— Activity —
Arrange the material below as a numbered list, leaving out the blank lines and the pictures.

* * * *

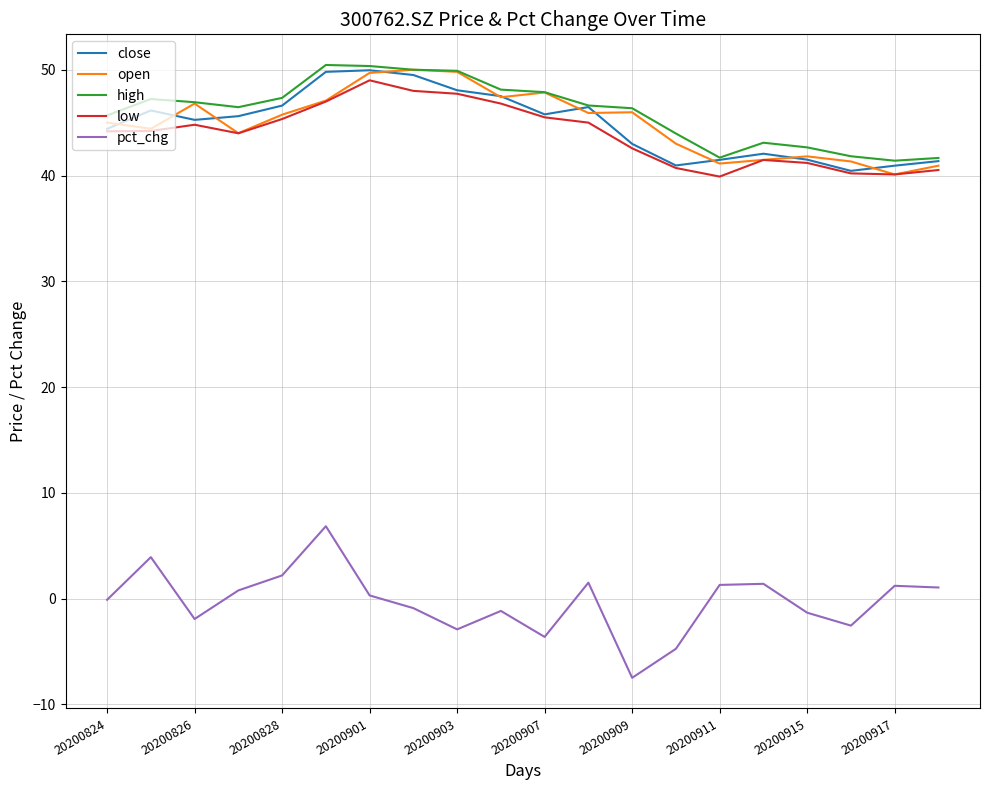

What is the average value of the high series?

46.0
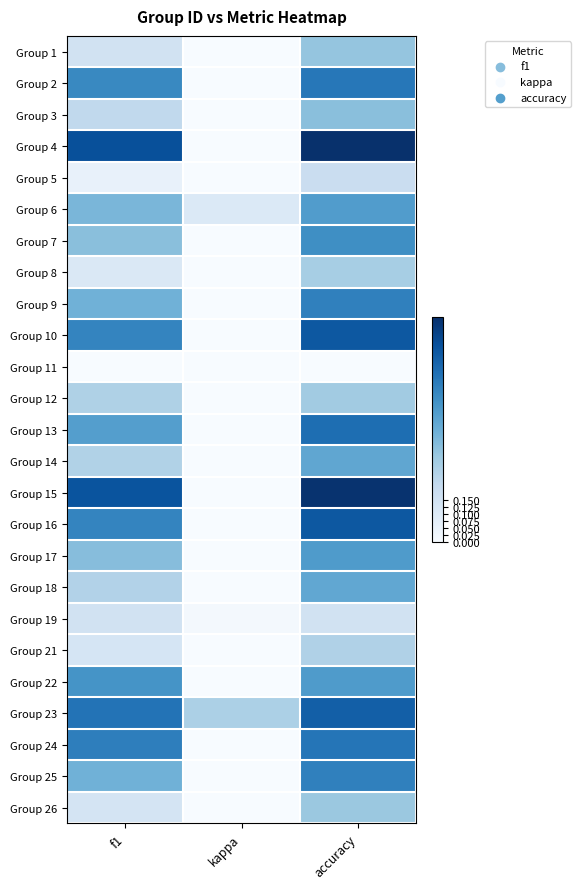

How many data points does each series have?

3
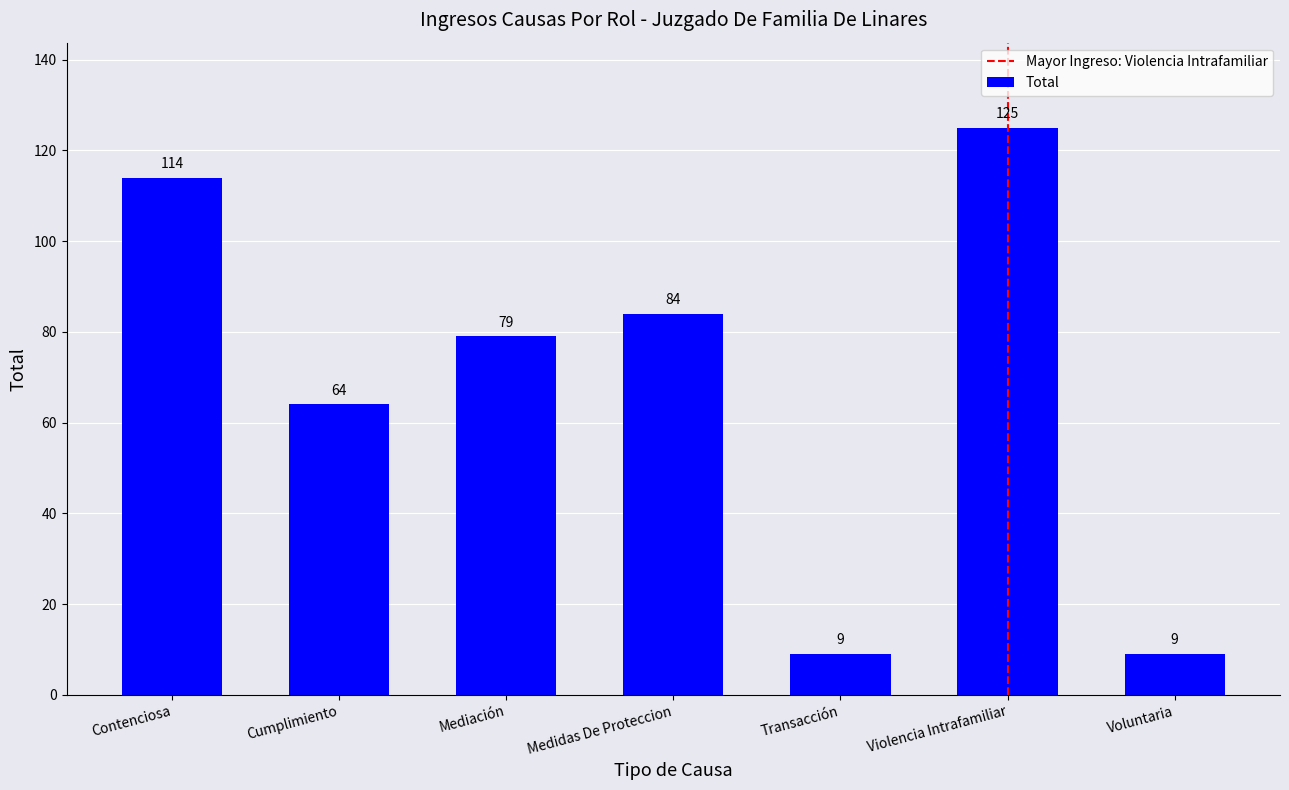

The value at Mediación is 79. True or false?

True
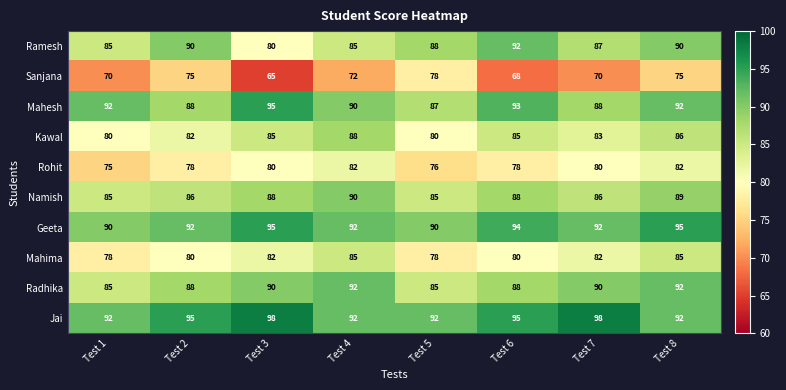

Which category has the lowest value in the Mahesh series?

Test 5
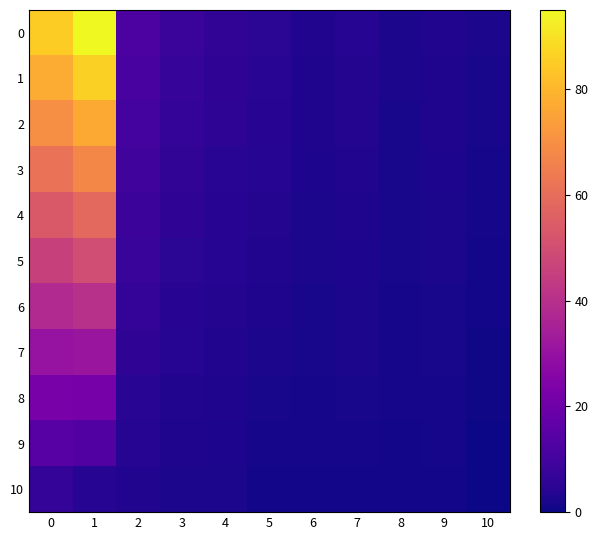

At which category does the chart reach its peak across all series?

1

* * * *

— Solution below —
1. What is the average value of the high series?
2. 46.0
3. How many data points does each series have?
4. 3
5. The value at Mediación is 79. True or false?
6. True
7. Which category has the lowest value in the Mahesh series?
8. Test 5
9. At which category does the chart reach its peak across all series?
10. 1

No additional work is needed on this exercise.